TASK BRIEF:
Without changing a character, return the entries, but not the images they hold.

[Stored data]
----

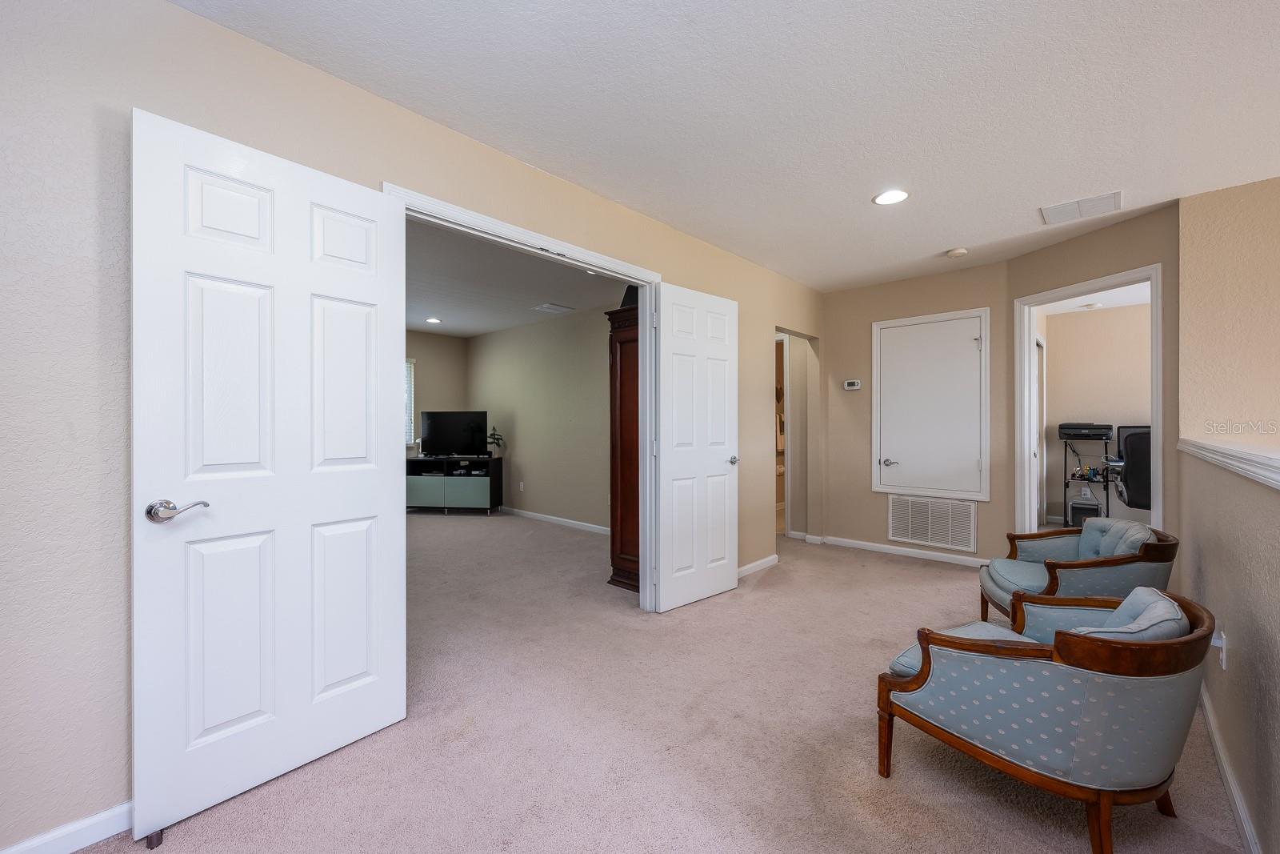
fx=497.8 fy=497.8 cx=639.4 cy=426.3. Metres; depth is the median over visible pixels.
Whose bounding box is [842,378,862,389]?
thermostat
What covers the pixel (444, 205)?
door frame
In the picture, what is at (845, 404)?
back wall
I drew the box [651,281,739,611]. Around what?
right door
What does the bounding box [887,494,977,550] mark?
return air vent
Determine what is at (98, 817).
baseboard
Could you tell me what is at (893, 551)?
baseboard
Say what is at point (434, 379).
wall
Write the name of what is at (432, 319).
recessed light
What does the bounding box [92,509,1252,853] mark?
carpet floor
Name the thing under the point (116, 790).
left wall
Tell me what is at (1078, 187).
ceiling
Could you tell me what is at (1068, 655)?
armchair
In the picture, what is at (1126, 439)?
office chair
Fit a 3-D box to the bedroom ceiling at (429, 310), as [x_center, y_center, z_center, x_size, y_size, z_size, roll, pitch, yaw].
[-1.963,-1.344,4.827,4.954,0.108,3.819,0,0,42]
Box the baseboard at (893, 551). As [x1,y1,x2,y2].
[810,534,989,566]
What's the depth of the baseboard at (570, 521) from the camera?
5.93 m
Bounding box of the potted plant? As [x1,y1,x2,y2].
[485,426,504,456]
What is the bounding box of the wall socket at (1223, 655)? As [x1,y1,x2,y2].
[1212,627,1227,668]
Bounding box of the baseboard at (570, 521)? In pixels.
[501,505,613,534]
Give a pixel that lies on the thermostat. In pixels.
(853, 386)
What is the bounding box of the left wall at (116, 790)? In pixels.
[0,1,824,853]
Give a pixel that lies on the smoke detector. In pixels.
(958, 252)
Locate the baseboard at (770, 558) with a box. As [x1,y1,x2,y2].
[736,553,778,578]
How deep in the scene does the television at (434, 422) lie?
6.69 m
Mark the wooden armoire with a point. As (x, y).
(627, 379)
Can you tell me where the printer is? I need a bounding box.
[1057,421,1113,438]
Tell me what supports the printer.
on the stand at (1066, 458)
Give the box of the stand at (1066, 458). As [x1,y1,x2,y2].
[1063,429,1115,525]
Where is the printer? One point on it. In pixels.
(1101, 429)
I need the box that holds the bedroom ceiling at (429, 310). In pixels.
[404,216,631,338]
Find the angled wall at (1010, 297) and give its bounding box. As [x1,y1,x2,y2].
[1000,199,1177,546]
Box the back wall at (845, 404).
[818,260,1011,564]
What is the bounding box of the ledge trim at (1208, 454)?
[1176,437,1279,489]
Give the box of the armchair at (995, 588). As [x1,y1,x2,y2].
[977,517,1179,628]
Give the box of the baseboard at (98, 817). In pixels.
[0,800,132,853]
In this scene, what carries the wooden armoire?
on the carpet floor
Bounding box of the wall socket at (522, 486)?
[518,480,525,490]
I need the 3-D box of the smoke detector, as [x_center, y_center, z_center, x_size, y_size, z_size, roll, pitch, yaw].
[2.328,-1.275,3.661,0.134,0.038,0.131,0,0,42]
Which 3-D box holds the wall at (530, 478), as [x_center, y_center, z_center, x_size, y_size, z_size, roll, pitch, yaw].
[-0.790,-0.063,5.810,4.678,2.466,0.119,0,0,42]
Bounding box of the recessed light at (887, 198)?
[872,188,909,204]
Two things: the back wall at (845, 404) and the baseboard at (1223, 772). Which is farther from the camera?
the back wall at (845, 404)
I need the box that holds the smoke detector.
[944,247,968,257]
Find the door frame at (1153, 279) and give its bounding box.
[1012,262,1163,534]
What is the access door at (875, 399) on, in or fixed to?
in the back wall at (845, 404)
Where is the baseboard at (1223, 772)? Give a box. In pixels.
[1196,684,1261,853]
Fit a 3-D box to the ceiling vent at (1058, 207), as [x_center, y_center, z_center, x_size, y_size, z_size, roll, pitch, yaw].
[2.612,-1.294,2.954,0.358,0.013,0.317,0,0,42]
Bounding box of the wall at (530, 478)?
[468,304,615,530]
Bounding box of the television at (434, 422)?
[419,410,488,457]
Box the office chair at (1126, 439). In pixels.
[1112,424,1152,510]
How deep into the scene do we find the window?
6.87 m
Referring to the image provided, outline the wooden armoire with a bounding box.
[606,299,639,591]
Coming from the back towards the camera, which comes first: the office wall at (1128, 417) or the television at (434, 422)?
the television at (434, 422)
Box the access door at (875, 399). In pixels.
[871,305,989,501]
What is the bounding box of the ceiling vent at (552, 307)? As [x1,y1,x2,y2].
[533,301,575,313]
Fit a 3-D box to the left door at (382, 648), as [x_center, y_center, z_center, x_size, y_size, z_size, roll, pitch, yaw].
[-1.170,0.139,1.685,0.152,2.046,0.753,0,0,42]
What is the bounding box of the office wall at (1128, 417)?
[1040,298,1151,527]
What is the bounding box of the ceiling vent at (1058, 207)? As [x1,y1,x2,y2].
[1038,189,1122,225]
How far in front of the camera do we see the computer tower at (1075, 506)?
5.39 m
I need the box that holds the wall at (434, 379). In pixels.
[404,330,466,458]
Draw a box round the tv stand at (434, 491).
[406,454,499,513]
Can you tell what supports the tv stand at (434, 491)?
on the carpet floor
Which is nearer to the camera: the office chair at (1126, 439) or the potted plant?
the office chair at (1126, 439)
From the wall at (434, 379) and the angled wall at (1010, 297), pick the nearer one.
the angled wall at (1010, 297)
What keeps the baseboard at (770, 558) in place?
attached to the left wall at (116, 790)
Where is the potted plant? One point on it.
(497, 439)
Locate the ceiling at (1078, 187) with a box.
[174,0,1279,290]
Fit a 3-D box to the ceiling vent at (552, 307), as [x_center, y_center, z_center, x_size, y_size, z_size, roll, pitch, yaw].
[-0.932,-1.288,5.429,0.306,0.016,0.335,0,0,42]
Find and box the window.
[404,356,415,446]
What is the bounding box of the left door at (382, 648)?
[130,107,407,840]
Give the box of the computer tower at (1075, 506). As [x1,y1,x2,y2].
[1068,496,1101,527]
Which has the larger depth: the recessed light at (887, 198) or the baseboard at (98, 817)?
the recessed light at (887, 198)
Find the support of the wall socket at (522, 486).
attached to the wall at (530, 478)
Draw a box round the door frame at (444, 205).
[383,182,661,615]
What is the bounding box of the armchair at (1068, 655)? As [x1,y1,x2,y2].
[877,583,1220,853]
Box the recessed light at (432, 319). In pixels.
[424,316,441,323]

----

SOLUTION:
fx=497.8 fy=497.8 cx=639.4 cy=426.3. Metres; depth is the median over visible pixels.
Whose bounding box is [842,378,862,389]?
thermostat
What covers the pixel (444, 205)?
door frame
In the picture, what is at (845, 404)?
back wall
I drew the box [651,281,739,611]. Around what?
right door
What does the bounding box [887,494,977,550] mark?
return air vent
Determine what is at (98, 817).
baseboard
Could you tell me what is at (893, 551)?
baseboard
Say what is at point (434, 379).
wall
Write the name of what is at (432, 319).
recessed light
What does the bounding box [92,509,1252,853] mark?
carpet floor
Name the thing under the point (116, 790).
left wall
Tell me what is at (1078, 187).
ceiling
Could you tell me what is at (1068, 655)?
armchair
In the picture, what is at (1126, 439)?
office chair
Fit a 3-D box to the bedroom ceiling at (429, 310), as [x_center, y_center, z_center, x_size, y_size, z_size, roll, pitch, yaw].
[-1.963,-1.344,4.827,4.954,0.108,3.819,0,0,42]
Box the baseboard at (893, 551). As [x1,y1,x2,y2].
[810,534,989,566]
What's the depth of the baseboard at (570, 521) from the camera?
5.93 m
Bounding box of the potted plant? As [x1,y1,x2,y2].
[485,426,504,456]
What is the bounding box of the wall socket at (1223, 655)? As [x1,y1,x2,y2].
[1212,627,1227,668]
Bounding box of the baseboard at (570, 521)? In pixels.
[501,505,613,534]
Give a pixel that lies on the thermostat. In pixels.
(853, 386)
What is the bounding box of the left wall at (116, 790)? In pixels.
[0,1,824,853]
Give a pixel that lies on the smoke detector. In pixels.
(958, 252)
Locate the baseboard at (770, 558) with a box. As [x1,y1,x2,y2].
[736,553,778,578]
How deep in the scene does the television at (434, 422) lie?
6.69 m
Mark the wooden armoire with a point. As (x, y).
(627, 379)
Can you tell me where the printer is? I need a bounding box.
[1057,421,1113,438]
Tell me what supports the printer.
on the stand at (1066, 458)
Give the box of the stand at (1066, 458). As [x1,y1,x2,y2].
[1063,429,1115,525]
Where is the printer? One point on it. In pixels.
(1101, 429)
I need the box that holds the bedroom ceiling at (429, 310). In pixels.
[404,216,631,338]
Find the angled wall at (1010, 297) and give its bounding box. As [x1,y1,x2,y2].
[1000,199,1177,546]
Box the back wall at (845, 404).
[818,260,1011,564]
What is the bounding box of the ledge trim at (1208, 454)?
[1176,437,1279,489]
Give the box of the armchair at (995, 588). As [x1,y1,x2,y2].
[977,517,1179,628]
Give the box of the baseboard at (98, 817). In pixels.
[0,800,132,853]
In this scene, what carries the wooden armoire?
on the carpet floor
Bounding box of the wall socket at (522, 486)?
[518,480,525,490]
I need the 3-D box of the smoke detector, as [x_center, y_center, z_center, x_size, y_size, z_size, roll, pitch, yaw].
[2.328,-1.275,3.661,0.134,0.038,0.131,0,0,42]
Which 3-D box holds the wall at (530, 478), as [x_center, y_center, z_center, x_size, y_size, z_size, roll, pitch, yaw].
[-0.790,-0.063,5.810,4.678,2.466,0.119,0,0,42]
Bounding box of the recessed light at (887, 198)?
[872,188,909,204]
Two things: the back wall at (845, 404) and the baseboard at (1223, 772). Which is farther from the camera?
the back wall at (845, 404)
I need the box that holds the smoke detector.
[944,247,968,257]
Find the door frame at (1153, 279) and give its bounding box.
[1012,262,1163,534]
What is the access door at (875, 399) on, in or fixed to?
in the back wall at (845, 404)
Where is the baseboard at (1223, 772)? Give a box. In pixels.
[1196,684,1261,853]
Fit a 3-D box to the ceiling vent at (1058, 207), as [x_center, y_center, z_center, x_size, y_size, z_size, roll, pitch, yaw].
[2.612,-1.294,2.954,0.358,0.013,0.317,0,0,42]
Bounding box of the wall at (530, 478)?
[468,304,615,530]
Bounding box of the television at (434, 422)?
[419,410,488,457]
Box the office chair at (1126, 439). In pixels.
[1112,424,1152,510]
How deep into the scene do we find the window?
6.87 m
Referring to the image provided, outline the wooden armoire with a bounding box.
[606,299,639,591]
Coming from the back towards the camera, which comes first: the office wall at (1128, 417) or the television at (434, 422)?
the television at (434, 422)
Box the access door at (875, 399). In pixels.
[871,305,989,501]
What is the bounding box of the ceiling vent at (552, 307)? As [x1,y1,x2,y2].
[533,301,575,313]
Fit a 3-D box to the left door at (382, 648), as [x_center, y_center, z_center, x_size, y_size, z_size, roll, pitch, yaw].
[-1.170,0.139,1.685,0.152,2.046,0.753,0,0,42]
What is the bounding box of the office wall at (1128, 417)?
[1040,298,1151,527]
What is the bounding box of the ceiling vent at (1058, 207)? As [x1,y1,x2,y2].
[1038,189,1122,225]
How far in front of the camera do we see the computer tower at (1075, 506)?
5.39 m
I need the box that holds the wall at (434, 379). In pixels.
[404,330,466,458]
Draw a box round the tv stand at (434, 491).
[406,454,499,513]
Can you tell what supports the tv stand at (434, 491)?
on the carpet floor
Which is nearer to the camera: the office chair at (1126, 439) or the potted plant?
the office chair at (1126, 439)
From the wall at (434, 379) and the angled wall at (1010, 297), pick the nearer one.
the angled wall at (1010, 297)
What keeps the baseboard at (770, 558) in place?
attached to the left wall at (116, 790)
Where is the potted plant? One point on it.
(497, 439)
Locate the ceiling at (1078, 187) with a box.
[174,0,1279,290]
Fit a 3-D box to the ceiling vent at (552, 307), as [x_center, y_center, z_center, x_size, y_size, z_size, roll, pitch, yaw].
[-0.932,-1.288,5.429,0.306,0.016,0.335,0,0,42]
Find and box the window.
[404,356,415,446]
What is the bounding box of the left door at (382, 648)?
[130,107,407,840]
Give the box of the computer tower at (1075, 506). As [x1,y1,x2,y2].
[1068,496,1101,527]
Which has the larger depth: the recessed light at (887, 198) or the baseboard at (98, 817)?
the recessed light at (887, 198)
Find the support of the wall socket at (522, 486).
attached to the wall at (530, 478)
Draw a box round the door frame at (444, 205).
[383,182,661,615]
What is the bounding box of the armchair at (1068, 655)? As [x1,y1,x2,y2].
[877,583,1220,853]
Box the recessed light at (432, 319). In pixels.
[424,316,441,323]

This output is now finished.